EXERCISE INSTRUCTIONS:
Your answer should contain every line of the records, transcribed word for word.

RECORD EXCERPTS:
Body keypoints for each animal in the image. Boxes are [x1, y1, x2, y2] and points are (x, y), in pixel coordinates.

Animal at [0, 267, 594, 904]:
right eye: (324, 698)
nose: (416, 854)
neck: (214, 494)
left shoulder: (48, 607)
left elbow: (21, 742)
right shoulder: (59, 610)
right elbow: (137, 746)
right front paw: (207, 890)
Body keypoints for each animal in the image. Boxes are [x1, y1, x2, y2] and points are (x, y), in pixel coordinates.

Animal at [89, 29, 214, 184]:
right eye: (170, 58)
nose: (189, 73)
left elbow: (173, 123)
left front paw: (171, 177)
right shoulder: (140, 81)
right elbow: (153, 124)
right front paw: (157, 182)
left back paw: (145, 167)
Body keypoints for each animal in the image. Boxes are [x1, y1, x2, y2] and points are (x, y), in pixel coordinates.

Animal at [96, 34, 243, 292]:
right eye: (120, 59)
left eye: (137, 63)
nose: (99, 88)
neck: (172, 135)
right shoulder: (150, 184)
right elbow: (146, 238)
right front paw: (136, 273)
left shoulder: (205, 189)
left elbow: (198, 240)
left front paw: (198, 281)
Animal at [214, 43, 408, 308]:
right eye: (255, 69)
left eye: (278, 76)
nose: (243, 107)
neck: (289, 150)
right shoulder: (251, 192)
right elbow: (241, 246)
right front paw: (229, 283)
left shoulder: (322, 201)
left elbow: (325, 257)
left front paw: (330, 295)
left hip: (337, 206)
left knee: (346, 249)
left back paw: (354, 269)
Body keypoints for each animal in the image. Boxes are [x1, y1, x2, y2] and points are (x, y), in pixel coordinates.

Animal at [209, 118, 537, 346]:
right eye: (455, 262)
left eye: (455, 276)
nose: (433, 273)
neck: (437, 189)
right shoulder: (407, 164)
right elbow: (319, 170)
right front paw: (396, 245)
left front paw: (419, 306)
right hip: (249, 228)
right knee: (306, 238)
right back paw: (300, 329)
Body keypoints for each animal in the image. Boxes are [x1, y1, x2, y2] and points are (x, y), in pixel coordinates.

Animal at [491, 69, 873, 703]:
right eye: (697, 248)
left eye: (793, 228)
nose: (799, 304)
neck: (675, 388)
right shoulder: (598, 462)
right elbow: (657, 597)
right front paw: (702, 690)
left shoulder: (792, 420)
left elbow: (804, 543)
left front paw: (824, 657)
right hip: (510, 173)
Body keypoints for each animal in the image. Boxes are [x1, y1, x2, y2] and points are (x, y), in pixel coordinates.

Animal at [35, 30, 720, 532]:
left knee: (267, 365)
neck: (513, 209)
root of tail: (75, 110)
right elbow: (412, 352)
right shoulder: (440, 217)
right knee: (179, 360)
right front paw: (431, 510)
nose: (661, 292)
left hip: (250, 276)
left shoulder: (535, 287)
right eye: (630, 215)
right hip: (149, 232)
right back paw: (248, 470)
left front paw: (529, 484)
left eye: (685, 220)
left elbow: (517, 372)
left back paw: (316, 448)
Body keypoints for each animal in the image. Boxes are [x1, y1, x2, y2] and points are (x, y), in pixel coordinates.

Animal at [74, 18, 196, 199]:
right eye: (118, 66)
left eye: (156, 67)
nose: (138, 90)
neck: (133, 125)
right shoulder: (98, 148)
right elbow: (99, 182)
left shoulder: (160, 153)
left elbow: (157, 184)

ANSWER FOR THIS EXERCISE:
Body keypoints for each animal in the image. Boxes are [x1, y1, x2, y2] and points are (x, y), in pixel coordinates.

Animal at [0, 267, 594, 904]:
right eye: (324, 698)
nose: (416, 854)
neck: (214, 494)
left shoulder: (48, 607)
left elbow: (21, 742)
right shoulder: (59, 610)
right elbow: (137, 746)
right front paw: (207, 890)
Body keypoints for each animal in the image. Boxes are [x1, y1, x2, y2] and points are (x, y), in pixel coordinates.

Animal at [89, 29, 214, 184]:
right eye: (170, 58)
nose: (189, 73)
left elbow: (173, 123)
left front paw: (171, 177)
right shoulder: (140, 81)
right elbow: (153, 124)
right front paw: (157, 182)
left back paw: (145, 167)
Body keypoints for each animal in the image. Boxes are [x1, y1, x2, y2] and points are (x, y), in pixel coordinates.

Animal at [96, 34, 243, 292]:
right eye: (120, 59)
left eye: (137, 63)
nose: (99, 88)
neck: (172, 135)
right shoulder: (150, 184)
right elbow: (146, 238)
right front paw: (136, 273)
left shoulder: (205, 189)
left elbow: (198, 240)
left front paw: (198, 281)
Animal at [214, 43, 408, 308]:
right eye: (255, 69)
left eye: (278, 76)
nose: (243, 107)
neck: (289, 150)
right shoulder: (251, 192)
right elbow: (241, 246)
right front paw: (229, 283)
left shoulder: (322, 201)
left elbow: (325, 257)
left front paw: (330, 295)
left hip: (337, 206)
left knee: (346, 249)
left back paw: (354, 269)
Body keypoints for each animal in the image. Boxes are [x1, y1, x2, y2] and points are (x, y), in pixel coordinates.

Animal at [209, 118, 537, 346]:
right eye: (455, 262)
left eye: (455, 276)
nose: (433, 273)
neck: (437, 189)
right shoulder: (407, 164)
right elbow: (319, 170)
right front paw: (396, 245)
left front paw: (419, 306)
right hip: (249, 228)
right knee: (306, 238)
right back paw: (300, 329)
Body keypoints for each animal in the image. Boxes are [x1, y1, x2, y2] and points are (x, y), in pixel coordinates.

Animal at [491, 69, 873, 703]:
right eye: (697, 248)
left eye: (793, 228)
nose: (799, 304)
neck: (675, 388)
right shoulder: (598, 462)
right elbow: (657, 597)
right front paw: (702, 690)
left shoulder: (792, 420)
left elbow: (804, 543)
left front paw: (824, 657)
right hip: (510, 173)
Body keypoints for each animal in the image. Boxes are [x1, y1, x2, y2] and points are (x, y), in pixel coordinates.

Animal at [35, 30, 720, 532]:
left knee: (267, 365)
neck: (513, 209)
root of tail: (75, 110)
right elbow: (412, 352)
right shoulder: (440, 217)
right knee: (179, 360)
right front paw: (431, 510)
nose: (661, 292)
left hip: (250, 276)
left shoulder: (535, 287)
right eye: (630, 215)
right hip: (149, 232)
right back paw: (248, 470)
left front paw: (529, 484)
left eye: (685, 220)
left elbow: (517, 372)
left back paw: (316, 448)
Body keypoints for each animal in the image. Boxes are [x1, y1, x2, y2] and points are (x, y), in pixel coordinates.

Animal at [74, 18, 196, 199]:
right eye: (118, 66)
left eye: (156, 67)
nose: (138, 90)
neck: (133, 125)
right shoulder: (98, 148)
right elbow: (99, 182)
left shoulder: (160, 153)
left elbow: (157, 184)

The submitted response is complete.